Codeforces Beta Round #8 C. Looking for Order 状压dp

题目链接：

http://codeforces.com/problemset/problem/8/C

C. Looking for Order

time limit per test:4 seconds
memory limit per test:512 megabytes
#### 问题描述
> Girl Lena likes it when everything is in order, and looks for order everywhere. Once she was getting ready for the University and noticed that the room was in a mess — all the objects from her handbag were thrown about the room. Of course, she wanted to put them back into her handbag. The problem is that the girl cannot carry more than two objects at a time, and cannot move the handbag. Also, if he has taken an object, she cannot put it anywhere except her handbag — her inherent sense of order does not let her do so.
>
> You are given the coordinates of the handbag and the coordinates of the objects in some Сartesian coordinate system. It is known that the girl covers the distance between any two objects in the time equal to the squared length of the segment between the points of the objects. It is also known that initially the coordinates of the girl and the handbag are the same. You are asked to find such an order of actions, that the girl can put all the objects back into her handbag in a minimum time period.

→ 数据摘录
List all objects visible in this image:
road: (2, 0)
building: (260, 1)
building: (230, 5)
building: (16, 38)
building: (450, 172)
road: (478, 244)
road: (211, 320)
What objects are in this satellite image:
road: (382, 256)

==

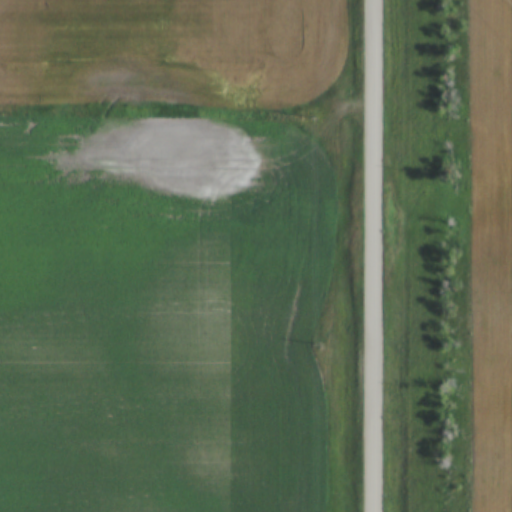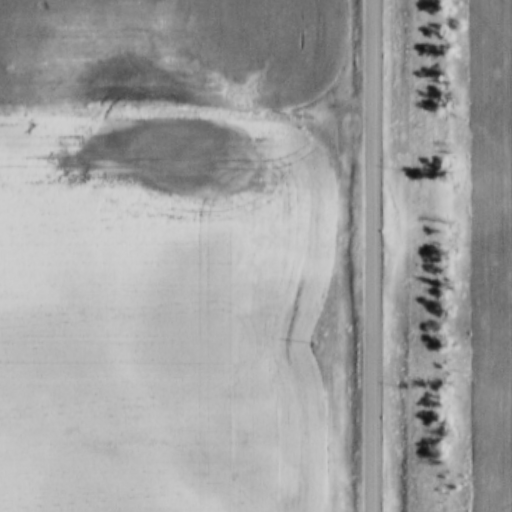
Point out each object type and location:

---

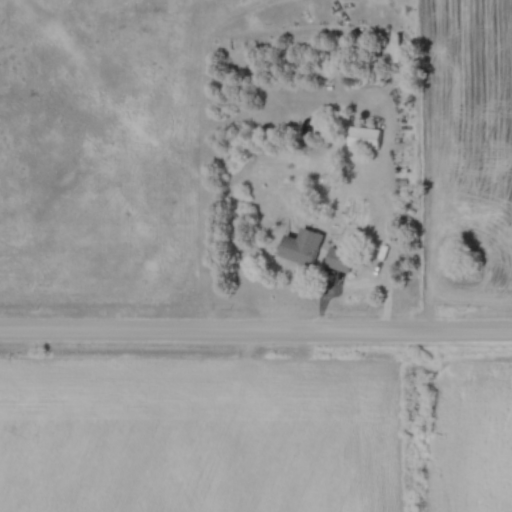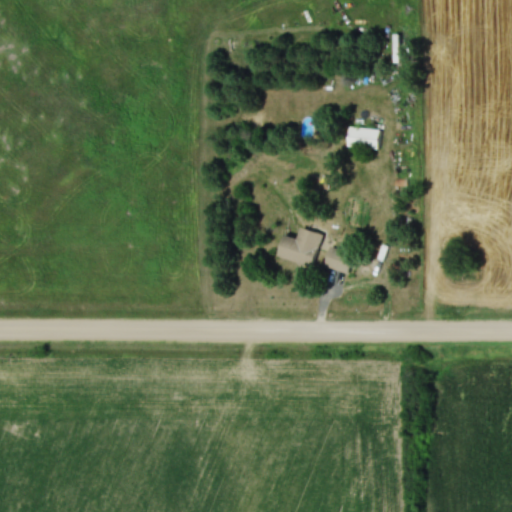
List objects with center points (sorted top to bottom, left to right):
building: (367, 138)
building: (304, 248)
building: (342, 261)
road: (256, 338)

→ 任务说明 A
所给文本中，女孩一次最多能携带几件物品？
→ 任务说明 B
请根据所给文本，用一到三句话说明Lena为什么想把物品放回手提包。
→ 任务说明 C
请将所给文本中以“You are given the coordinates”开头的段落改写为条目列表，保留其主要事实。

→ 参考解答 A
最多两件。

→ 参考解答 B
Lena喜欢一切井然有序。她在准备去大学时发现房间一片混乱，手提包里的所有物品都被扔得满屋都是，因此想把它们放回手提包。

→ 参考解答 C
- 已知手提包和各物品在某笛卡尔坐标系中的坐标。
- 女孩在任意两物品之间移动所需的时间，等于两点间线段长度的平方。
- 初始时，女孩与手提包的坐标相同。
- 要求找出一种行动顺序，使女孩能在最短时间内把所有物品放回手提包。